Eis o cabelo fascinante de um rapaz que viajou ao meu lado no avião pouco tempo antes de começar o Mundial de Futebol. Vejo o cabelo 'lavrado' de um jogador da selecção do Ghana, mais os cortes estrambólicos de outros jogadores dentro e fora dos relvados sul-africanos e não resisto a mostrar o do meu 'amigo' por ser porventura o mais extraordinário de todos. Se pudessem ver de perto, como eu vi, o detalhe dos cortes e contra-cortes (mais rentes e menos rentes, para sublinharem a geometria da coisa) e a perfeição das linhas, percebiam a maravilha de mãos que tem o artista que re-desenhou esta cabeça.

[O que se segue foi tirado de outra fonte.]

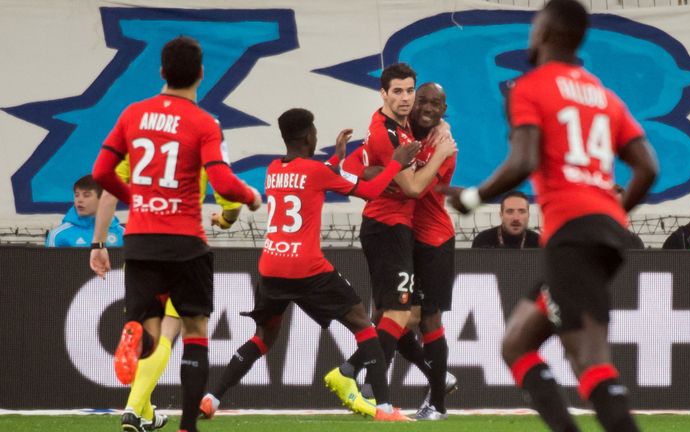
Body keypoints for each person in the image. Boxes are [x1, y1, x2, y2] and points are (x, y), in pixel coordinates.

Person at [444, 1, 658, 430]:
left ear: (545, 31)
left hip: (572, 236)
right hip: (601, 233)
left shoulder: (531, 87)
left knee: (590, 360)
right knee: (516, 343)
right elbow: (648, 168)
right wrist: (613, 213)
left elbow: (523, 161)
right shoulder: (603, 95)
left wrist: (471, 197)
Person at [197, 108, 421, 422]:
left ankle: (211, 398)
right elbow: (370, 191)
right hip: (306, 267)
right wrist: (397, 160)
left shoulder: (274, 168)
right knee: (363, 325)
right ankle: (384, 408)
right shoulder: (315, 171)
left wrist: (336, 160)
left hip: (272, 266)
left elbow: (308, 181)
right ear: (307, 136)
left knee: (263, 337)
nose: (317, 136)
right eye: (314, 131)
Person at [92, 36, 261, 432]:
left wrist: (138, 198)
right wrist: (251, 196)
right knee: (195, 332)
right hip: (186, 242)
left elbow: (100, 174)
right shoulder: (204, 123)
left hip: (141, 239)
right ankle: (187, 426)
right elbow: (221, 179)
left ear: (162, 72)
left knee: (152, 333)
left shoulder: (133, 114)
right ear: (201, 73)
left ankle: (136, 334)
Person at [323, 64, 457, 415]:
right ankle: (369, 378)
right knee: (398, 315)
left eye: (434, 104)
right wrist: (390, 166)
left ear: (444, 110)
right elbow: (395, 180)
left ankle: (430, 396)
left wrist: (423, 157)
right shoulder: (398, 133)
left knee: (419, 318)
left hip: (432, 241)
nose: (424, 107)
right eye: (417, 98)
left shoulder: (441, 142)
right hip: (396, 230)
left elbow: (391, 177)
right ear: (388, 95)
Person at [89, 156, 243, 431]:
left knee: (150, 332)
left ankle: (146, 413)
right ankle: (133, 409)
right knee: (173, 333)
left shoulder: (139, 135)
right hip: (184, 248)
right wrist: (226, 219)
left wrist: (98, 242)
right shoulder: (200, 137)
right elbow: (230, 196)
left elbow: (109, 188)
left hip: (141, 248)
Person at [45, 175, 124, 247]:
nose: (79, 200)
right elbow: (49, 263)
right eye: (77, 195)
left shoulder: (123, 234)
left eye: (86, 195)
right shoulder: (58, 235)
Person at [471, 191, 540, 249]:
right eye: (510, 211)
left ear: (528, 215)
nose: (516, 218)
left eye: (522, 211)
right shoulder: (483, 241)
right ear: (501, 215)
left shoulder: (539, 242)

De Tarsília a 28 de Junho de 2010 às 23:52
Há alturas da vida que tudo parece ir ao nosso encontro em sentido contrário. Mas é sempre passageiro; nada é para sempre. Como diz a reflexos - são as maleitas da vida.
Sexta-feira fui assistir a uma tese de Doutoramento de uma amiga que veio de Moçambique e ficou em minha casa. O trabalho era sobre "O poder dos provérbios na língua tsonga". Defendeu com uma nota altíssima e fiquei feliz por me ter dedicado o livro que ser editado brevemente.
E por causa da doenças e dos provérbios costumo dizer este: "quando as coisas vão mal, não temos que ir com elas". Isto é para me defender das angústias que são superiores à minha capacidade de gestão.
Mas neste caso só posso ser espectadora atenta, nada mais posso fazer. Moçambique é muito longe e a malária adora-me.
Sei que está em boas mãos; outras filhas e bons médicos.
Querida Tarsília adorei o provérbio e vou guardá-lo. É tão óbvio e tão evidente que nos passa muitas vezes despercebido... Quanto à tua mãe, que difícil esta distância e esta gestão das dores e angústias. Estamos juntas e espero que corra tudo pelo melhor. Fazes bem em confiar nas tuas irmãs e nos bons médicos. Um abraço outra vez especial e parabéns pelo livro dedicado!